The wrong man to run the State Department
EORGE W. BUSH has made it all but official that - assuming he becomes president - Colin Powell will be his nominee for secretary of state. It is a nomination sure to generate much applause. Herewith a dissent.
In many ways, of course, Powell would be an admirable addition to any president's Cabinet. By all accounts he is a man of fine character. His reputation could hardly be more lustrous. When he considered running for president himself five years ago, both parties vied for his favor. He is dignified, tough, patriotic, and - not a small thing after two terms of Bill Clinton - manifestly an adult.
But would he make a good secretary of state?
Bush, it is clear, has no more of ''the vision thing'' than his father did; when it comes to foreign affairs, he has even less. More than most presidents, he will depend on his secretary of state for insight into international developments and for guidance in setting America's course in the world.
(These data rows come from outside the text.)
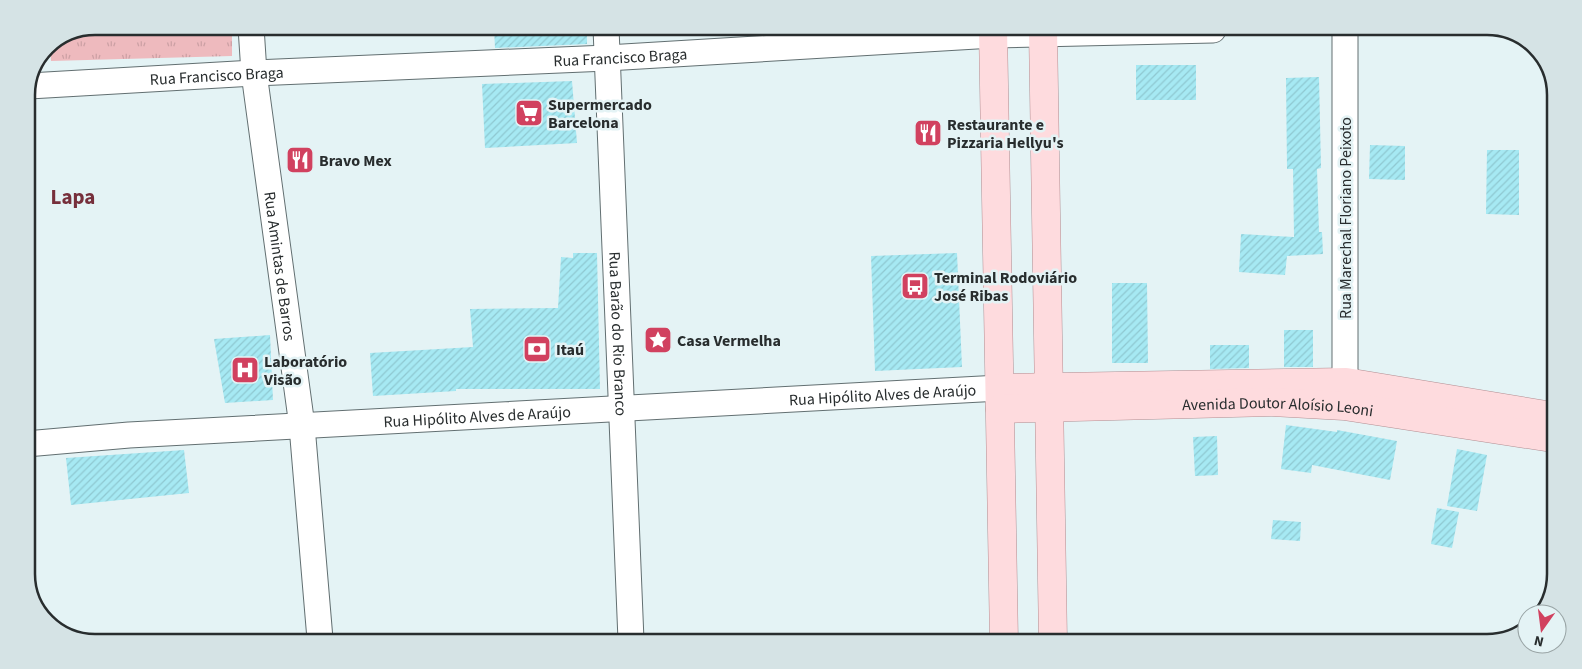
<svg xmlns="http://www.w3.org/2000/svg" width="1582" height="669" viewBox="0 0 1582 669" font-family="'Source Sans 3',sans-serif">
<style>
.park{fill:url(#park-tufts)}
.building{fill:url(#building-hatch)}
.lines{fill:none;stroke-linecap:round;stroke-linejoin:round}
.minor-casing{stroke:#626f71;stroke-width:27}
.major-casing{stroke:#b28e92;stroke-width:29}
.minor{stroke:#fff;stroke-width:25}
.major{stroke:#fedbde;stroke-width:28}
.labels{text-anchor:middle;stroke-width:5;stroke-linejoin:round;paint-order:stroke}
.street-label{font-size:16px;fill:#282d2e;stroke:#e4f3f5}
.poi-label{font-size:16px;font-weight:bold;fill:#282d2e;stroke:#e4f3f5;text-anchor:start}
.district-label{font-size:21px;font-weight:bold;fill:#762f3b;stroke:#e4f3f5}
.rim{fill:none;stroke:#282d2e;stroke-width:2.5}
</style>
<defs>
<pattern id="park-tufts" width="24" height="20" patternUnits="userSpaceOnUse" patternTransform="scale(1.25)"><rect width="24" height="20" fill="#eebabe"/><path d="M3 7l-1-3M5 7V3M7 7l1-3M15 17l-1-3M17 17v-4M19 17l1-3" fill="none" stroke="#cca0a4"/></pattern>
<pattern id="building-hatch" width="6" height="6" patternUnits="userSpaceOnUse" patternTransform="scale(1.25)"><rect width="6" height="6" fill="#a6e9f3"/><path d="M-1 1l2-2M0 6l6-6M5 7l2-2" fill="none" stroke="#8fc8d1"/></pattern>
</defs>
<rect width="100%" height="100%" fill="#e4f3f5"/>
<path class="park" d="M95,26L232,27V56L51,61L50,45Z"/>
<path class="building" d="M494,28H587V44L495,48Z
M1136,65H1196V100H1136Z
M1319,77L1321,168L1317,169L1319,232H1322L1323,254L1287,256L1285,275L1239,272L1241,234L1294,237L1293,169H1287L1286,78Z
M572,81L577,143L485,148L482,84Z
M1370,145L1405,146V180L1369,179Z
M1487,150H1519V215L1486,214Z
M573,253H597L600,389H456V391L373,396L370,353L473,347L470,309L558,308L561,257L573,258Z
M957,253L962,367L875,371L871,256Z
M1112,283H1147L1148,363H1112Z
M1284,330H1313V367H1284Z
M270,335L273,400L225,403L214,339Z
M1210,345H1249V368L1210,369Z
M1286,425L1337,432V430L1397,441L1390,480L1312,465L1311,473L1281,469Z
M1217,436L1218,475L1195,476L1193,437Z
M1457,449L1487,455L1477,511L1447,506Z
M184,450L189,493L71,505L66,458Z
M1437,508L1459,512L1452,548L1431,544Z
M1273,520L1301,522L1300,541L1271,539Z"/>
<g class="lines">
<defs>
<g id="minor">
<path id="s1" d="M251,27L254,73L302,426L320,639"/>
<path id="s2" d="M606,28L631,640"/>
<path id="s3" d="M29,86L254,73L607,58L993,35L1213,30"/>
<path d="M1345,401V31"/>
<path id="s4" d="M26,444L129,435L1000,388"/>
</g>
<g id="major">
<path d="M993,29L1004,641"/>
<path d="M1043,30L1053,641"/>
<path d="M1000,388L1346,382L1552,416"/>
<path id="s5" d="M1000,409L1272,402L1344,406L1552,438"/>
</g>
</defs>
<use href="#minor" class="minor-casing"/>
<use href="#major" class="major-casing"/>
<use href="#minor" class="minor"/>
<use href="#major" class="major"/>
</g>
<defs>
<symbol id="supermarket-square" viewBox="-11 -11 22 22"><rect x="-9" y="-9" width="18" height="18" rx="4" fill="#d1415f" stroke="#e4f3f5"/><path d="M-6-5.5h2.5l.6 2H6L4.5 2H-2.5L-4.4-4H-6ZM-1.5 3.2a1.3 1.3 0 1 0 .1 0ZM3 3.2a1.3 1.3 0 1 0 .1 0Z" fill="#fff"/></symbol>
<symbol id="restaurant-square" viewBox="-11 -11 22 22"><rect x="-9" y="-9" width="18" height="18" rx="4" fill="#d1415f" stroke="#e4f3f5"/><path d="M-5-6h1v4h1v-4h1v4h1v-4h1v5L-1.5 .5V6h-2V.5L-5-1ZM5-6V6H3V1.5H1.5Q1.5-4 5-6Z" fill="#fff"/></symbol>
<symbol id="bus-square" viewBox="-11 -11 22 22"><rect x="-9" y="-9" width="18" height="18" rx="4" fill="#d1415f" stroke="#e4f3f5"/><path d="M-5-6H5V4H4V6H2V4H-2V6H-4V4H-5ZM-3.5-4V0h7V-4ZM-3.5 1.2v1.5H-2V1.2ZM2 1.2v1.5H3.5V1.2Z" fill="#fff"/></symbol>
<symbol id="sight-square" viewBox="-11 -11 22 22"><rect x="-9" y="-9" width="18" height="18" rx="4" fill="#d1415f" stroke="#e4f3f5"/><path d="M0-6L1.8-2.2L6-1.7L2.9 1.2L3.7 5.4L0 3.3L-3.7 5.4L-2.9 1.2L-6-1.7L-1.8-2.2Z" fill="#fff"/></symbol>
<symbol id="bank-square" viewBox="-11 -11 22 22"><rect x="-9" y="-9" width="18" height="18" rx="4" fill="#d1415f" stroke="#e4f3f5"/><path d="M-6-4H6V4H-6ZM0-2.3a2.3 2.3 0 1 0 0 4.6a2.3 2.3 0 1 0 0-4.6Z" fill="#fff"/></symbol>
<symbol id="hospital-square" viewBox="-11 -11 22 22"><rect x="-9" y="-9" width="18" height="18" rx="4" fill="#d1415f" stroke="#e4f3f5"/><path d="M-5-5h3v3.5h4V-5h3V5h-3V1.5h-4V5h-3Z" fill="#fff"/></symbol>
</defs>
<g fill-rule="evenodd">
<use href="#supermarket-square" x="513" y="97" width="32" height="32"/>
<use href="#restaurant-square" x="912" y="117" width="32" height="32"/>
<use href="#restaurant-square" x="284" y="144" width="32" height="32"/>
<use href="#bus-square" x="899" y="270" width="32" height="32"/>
<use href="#sight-square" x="642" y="324" width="32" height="32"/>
<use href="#bank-square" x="521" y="333" width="32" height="32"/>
<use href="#hospital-square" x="229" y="354" width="32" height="32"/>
</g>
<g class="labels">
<g class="street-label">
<text dy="6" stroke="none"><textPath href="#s3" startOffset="592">Rua Francisco Braga</textPath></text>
<text dy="6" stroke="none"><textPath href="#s3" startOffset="188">Rua Francisco Braga</textPath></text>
<text transform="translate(1345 218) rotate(-90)" y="6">Rua Marechal Floriano Peixoto</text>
<text dy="6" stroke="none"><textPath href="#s1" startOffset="241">Rua Amintas de Barros</textPath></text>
<text dy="6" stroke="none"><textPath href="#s2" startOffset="306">Rua Barão do Rio Branco</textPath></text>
<text dy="6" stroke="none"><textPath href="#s4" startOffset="858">Rua Hipólito Alves de Araújo</textPath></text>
<text dy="6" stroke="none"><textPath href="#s5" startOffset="278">Avenida Doutor Aloísio Leoni</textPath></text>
<text dy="6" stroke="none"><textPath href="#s4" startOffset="452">Rua Hipólito Alves de Araújo</textPath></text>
</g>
<g class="poi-label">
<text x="548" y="110">Supermercado<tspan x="548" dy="18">Barcelona</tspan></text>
<text x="947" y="130">Restaurante e<tspan x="947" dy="18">Pizzaria Hellyu's</tspan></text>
<text x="319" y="166">Bravo Mex</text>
<text x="934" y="283">Terminal Rodoviário<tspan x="934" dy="18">José Ribas</tspan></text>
<text x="677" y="346">Casa Vermelha</text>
<text x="556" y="355">Itaú</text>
<text x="264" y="367">Laboratório<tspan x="264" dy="18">Visão</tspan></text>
</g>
<g class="district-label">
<text x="73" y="204">Lapa</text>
</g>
</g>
<path d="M0 0H1582V669H0ZM95 35H1487A60 60 0 0 1 1547 95V574A60 60 0 0 1 1487 634H95A60 60 0 0 1 35 574V95A60 60 0 0 1 95 35Z" fill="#d5e3e5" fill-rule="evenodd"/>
<path class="rim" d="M95 35H1487A60 60 0 0 1 1547 95V574A60 60 0 0 1 1487 634H95A60 60 0 0 1 35 574V95A60 60 0 0 1 95 35Z"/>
<g transform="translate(1542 629) rotate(194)"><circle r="24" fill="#e4f3f5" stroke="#99a4a5"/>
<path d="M0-4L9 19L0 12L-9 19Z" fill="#d1415f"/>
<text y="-8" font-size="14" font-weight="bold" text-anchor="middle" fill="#282d2e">N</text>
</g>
</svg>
After the irresolution of the Christopher-Albright years, the next secretary of state must be someone who is not uneasy with the assertion of US leadership or nervous about the projection of power abroad. Bush's senior Cabinet official will need to assist him in making hard decisions - even unpopular or dangerous ones, if that is what the national interest and the pursuit of world peace require. He will have to be unshakable when it comes to first principles and able to recognize at once when they are threatened.
And when the United States has to rally reluctant allies or face down menacing foes, the incoming secretary of state will need the skill to make America's case, as Thomas Jefferson once put it, ''in terms so plain as to command their assent.''
That is not a job description Powell can meet. He has many terrific qualities, but strategic vision and innovation have never been among them. He is a company man who plays by the rules - the company in his case being the Army, in which he spent nearly all his adult life. He is a classic consensus-seeker, a cautious insider who rarely moves until he knows that everyone is on board. Thinking ''outside the box'' is not a Powell trademark; his instinct is always for the status quo, and time and again it has occluded his judgment.
No chapter in Powell's life illustrates the problem better, ironically, than the one that made his reputation: the Gulf War.
To this day he is routinely described as a ''hero'' of that war, and yet if his advice had been followed when the crisis with Iraq erupted, the result would have been disaster.
When Saddam Hussein invaded Kuwait in August 1990, Powell was prepared to let him keep it. As Michael Gordon and retired General Bernard Trainor reported in ''The Generals' War,'' their detailed account of the war in the Gulf, Powell was adamant that Kuwait was not worth fighting for. ''The American people do not want their young dying for $1.50-a-gallon oil,'' he insisted to then-Defense Secretary Dick Cheney. ''We can't make a case for losing lives for Kuwait.'' Only if Saddam attacked Saudi Arabia did Powell think America should act. When President Bush bluntly vowed that Saddam's aggression would be rolled back - ''This will not stand'' - Powell was dismayed.
Even when the decision was made to confront Iraq, Powell opposed the use of military force. He was convinced, he told Britain's air chief marshal in October 1990, that economic sanctions would bring Saddam around, and he was willing to wait 12 to 15 months, and maybe as long as two years, for them to work. In Powell's view, wrote Gordon and Trainor, ''war with Iraq ... would be politically damaging to Western interests in the Middle East.''
And as soon as Iraqi forces were out of Kuwait, Powell called for ending the war at once. Saddam's Republican Guard was allowed to escape - and then to brutally cut down the countless Iraqis who rose up in desperation to topple the dictator.
This reluctance to act in the face of Saddam's aggression was not an uncharacteristic lapse. Powell has repeatedly counseled passivity and nonintervention.
During the Reagan administration, he was against arming the Afghan rebels with Stinger missiles - weapons that would prove critical in driving out the Soviet occupiers and beginning the end of the Cold War. In 1989, he opposed the use of US troops to help Panamanian rebels depose strongman Manuel Noriega. The result was that the coup failed, resulting in a massive and costly invasion 10 weeks later.
And as Serb killers were slaughtering Bosnians by the tens of thousands, Powell rejected any American use of force to stop the bloodshed - or even, at first, to airlift food to civilians. ''When the fighting broke out, should the West have intervened militarily?'' he asked in 1995. ''Nobody really thinks it has a vital interest.''
A US general who cannot discern a vital Western interest in stopping genocide in the heart of Europe is not the man to run the State Department.
Once the crucial decision to act has been made and a leader is needed to carry it out, Powell is superb. But to make that decision - especially in the absence of strong public support - takes vision, boldness, and clear strategic judgment. Powell's gifts are many, but those are not among them.